* Your assignment *
Set down exactly the lines that run from the line with "(190, 289) none" to the end of the data, and nothing else.

* Extracted information *

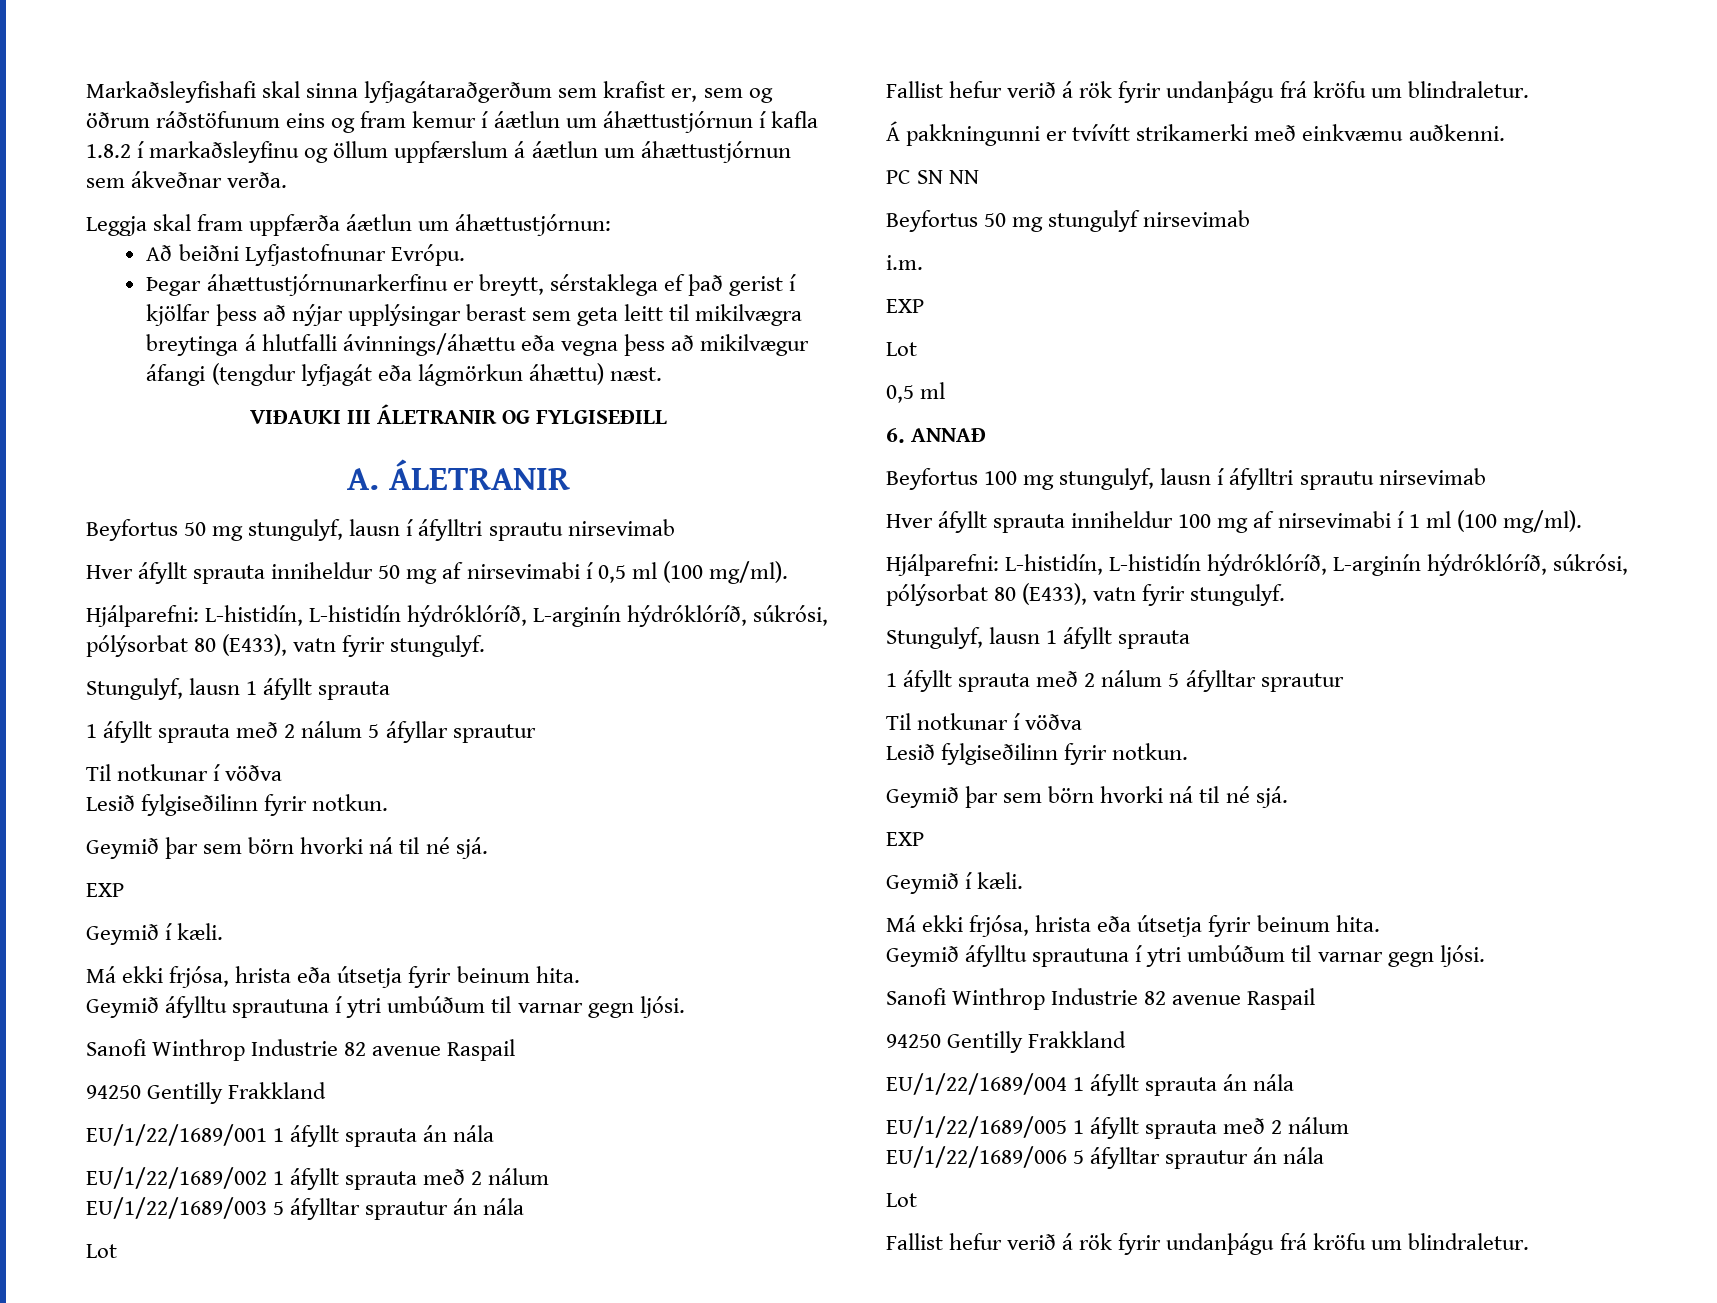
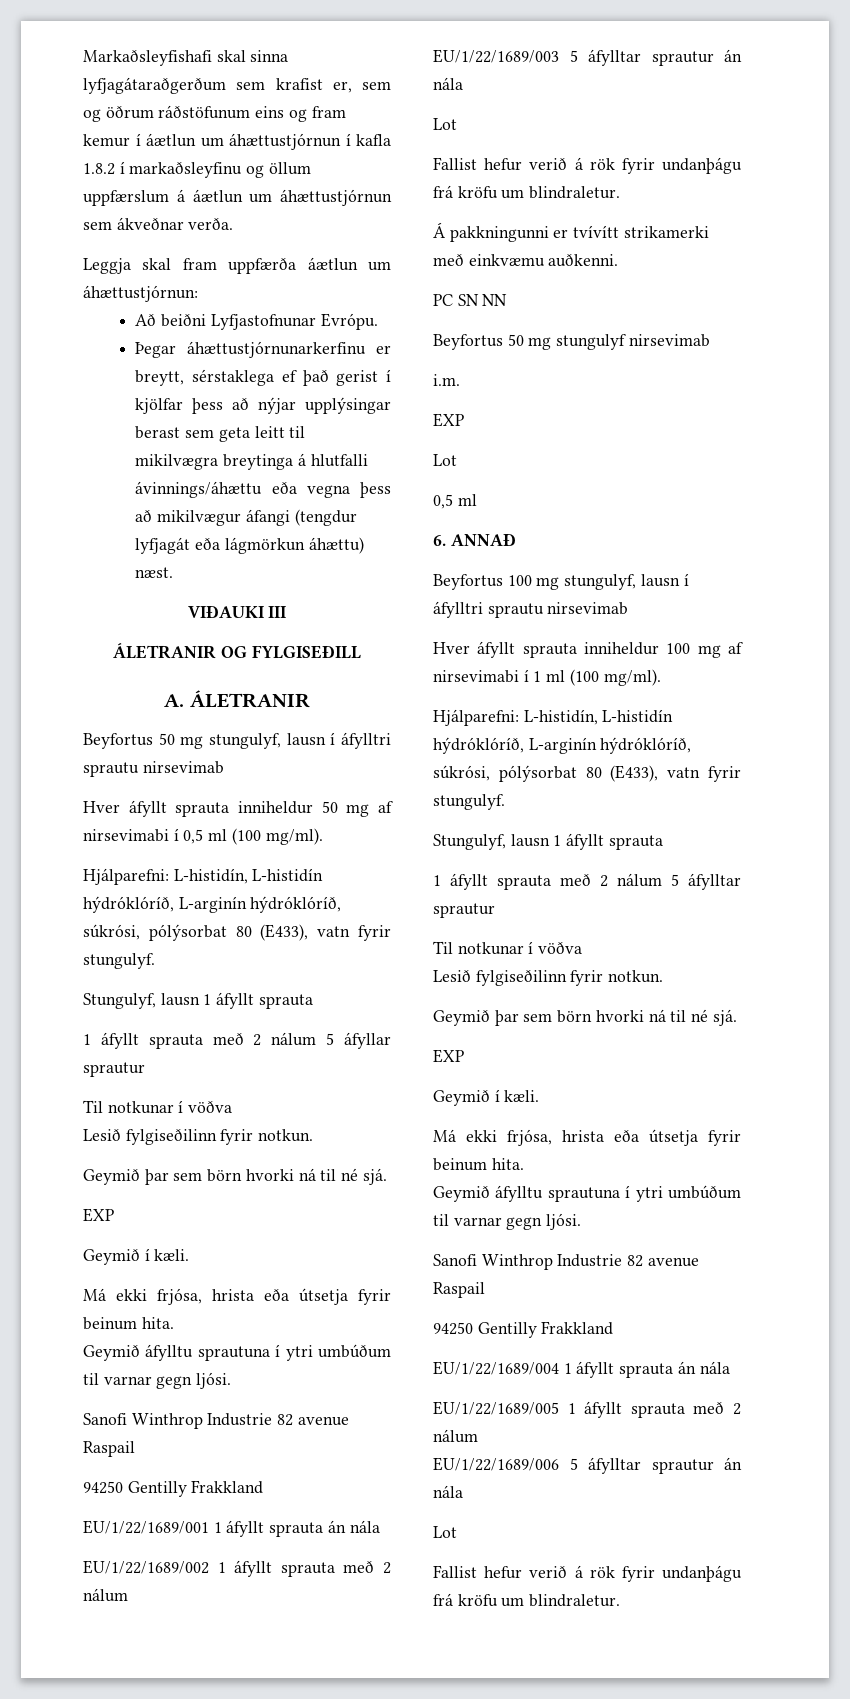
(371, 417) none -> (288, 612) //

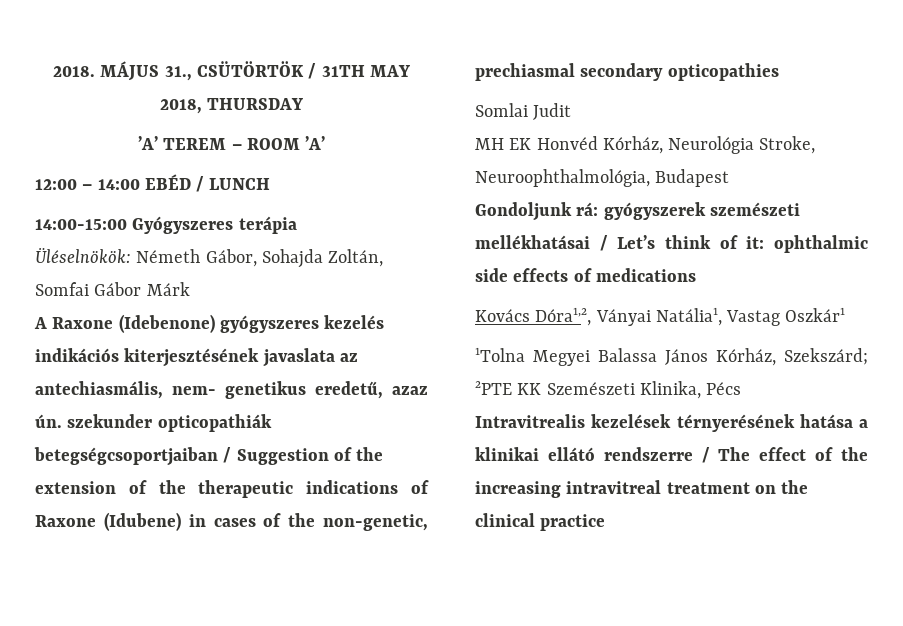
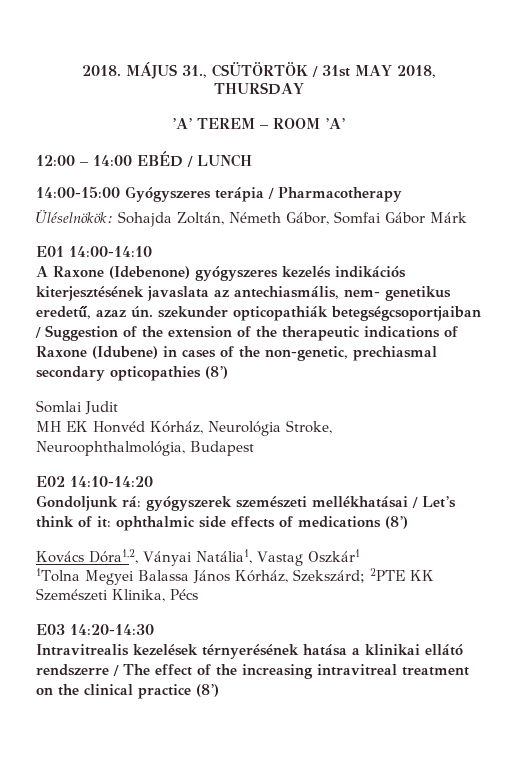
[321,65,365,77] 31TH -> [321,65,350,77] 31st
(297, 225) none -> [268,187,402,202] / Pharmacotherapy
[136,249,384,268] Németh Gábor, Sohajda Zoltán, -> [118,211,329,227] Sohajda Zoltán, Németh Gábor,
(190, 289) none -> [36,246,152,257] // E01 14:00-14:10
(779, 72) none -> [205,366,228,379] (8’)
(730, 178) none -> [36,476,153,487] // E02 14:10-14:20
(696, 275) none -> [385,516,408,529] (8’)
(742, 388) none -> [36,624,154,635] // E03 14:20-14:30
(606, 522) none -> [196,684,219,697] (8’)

* Answer for the task *
(190, 289) none -> [36,246,152,257] // E01 14:00-14:10
(779, 72) none -> [205,366,228,379] (8’)
(730, 178) none -> [36,476,153,487] // E02 14:10-14:20
(696, 275) none -> [385,516,408,529] (8’)
(742, 388) none -> [36,624,154,635] // E03 14:20-14:30
(606, 522) none -> [196,684,219,697] (8’)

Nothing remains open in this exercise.